Directions for this task.
Everything in the records below is to be reproduced exactly, apart from the images.

Task input.
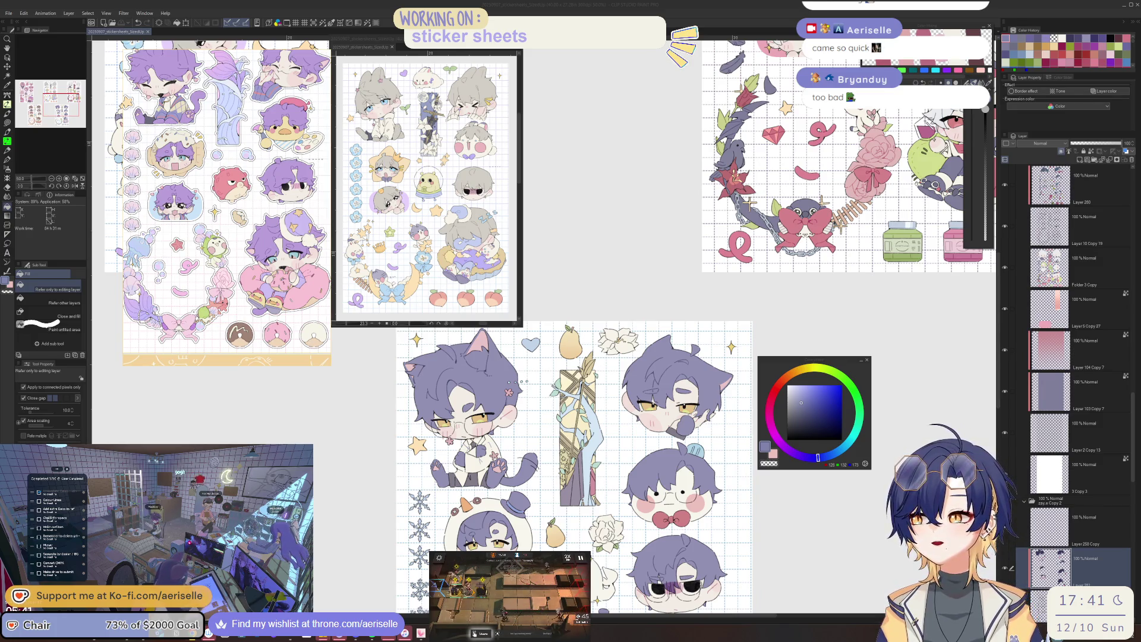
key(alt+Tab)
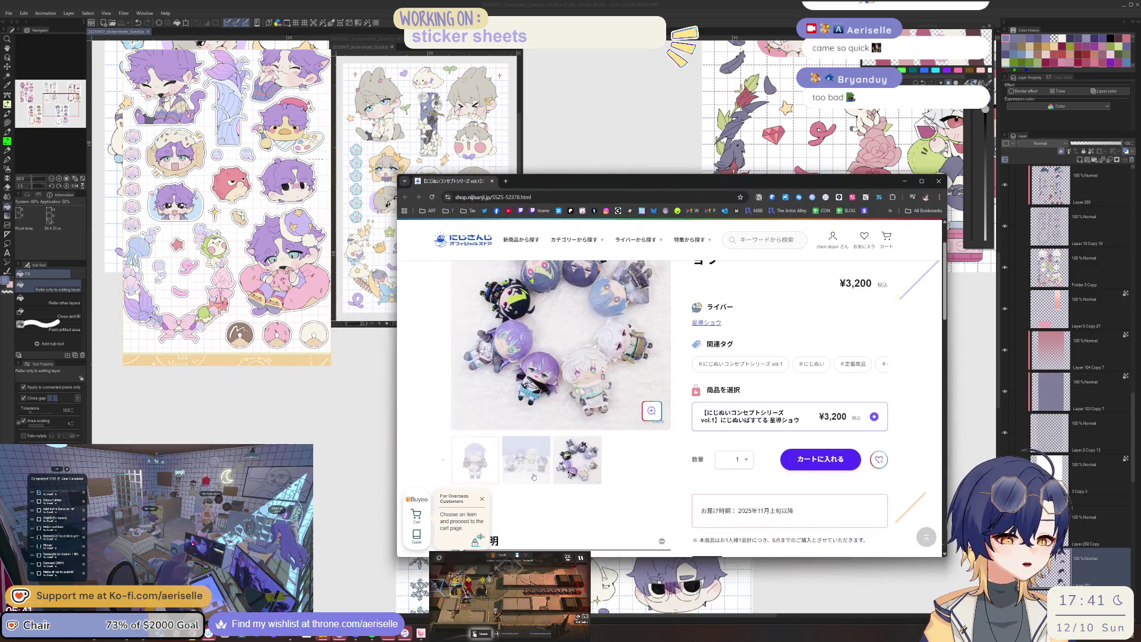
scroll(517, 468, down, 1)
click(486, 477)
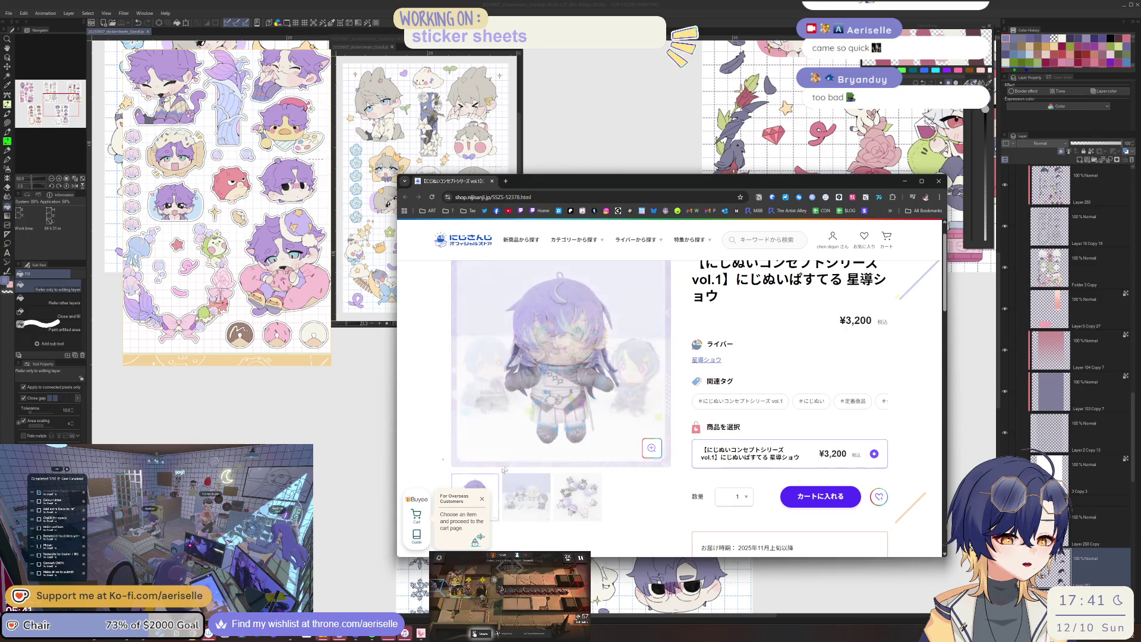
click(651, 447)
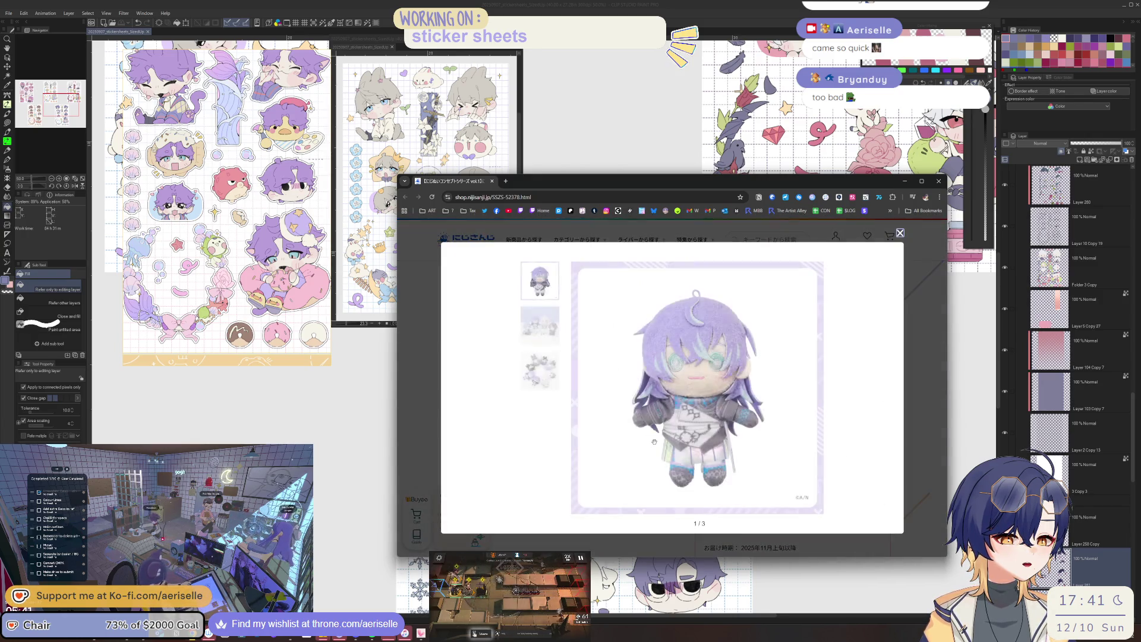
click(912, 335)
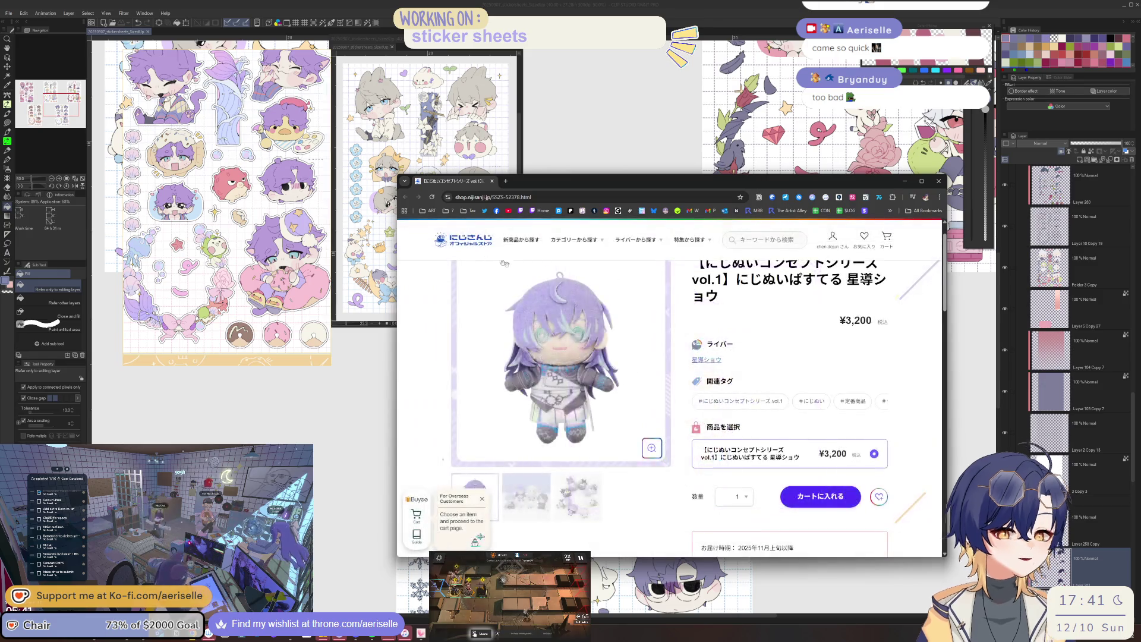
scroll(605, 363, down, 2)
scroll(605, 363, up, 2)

Response area.
key(alt+Tab)
scroll(517, 468, down, 1)
click(486, 477)
click(651, 447)
click(912, 335)
scroll(605, 363, down, 2)
scroll(605, 363, up, 2)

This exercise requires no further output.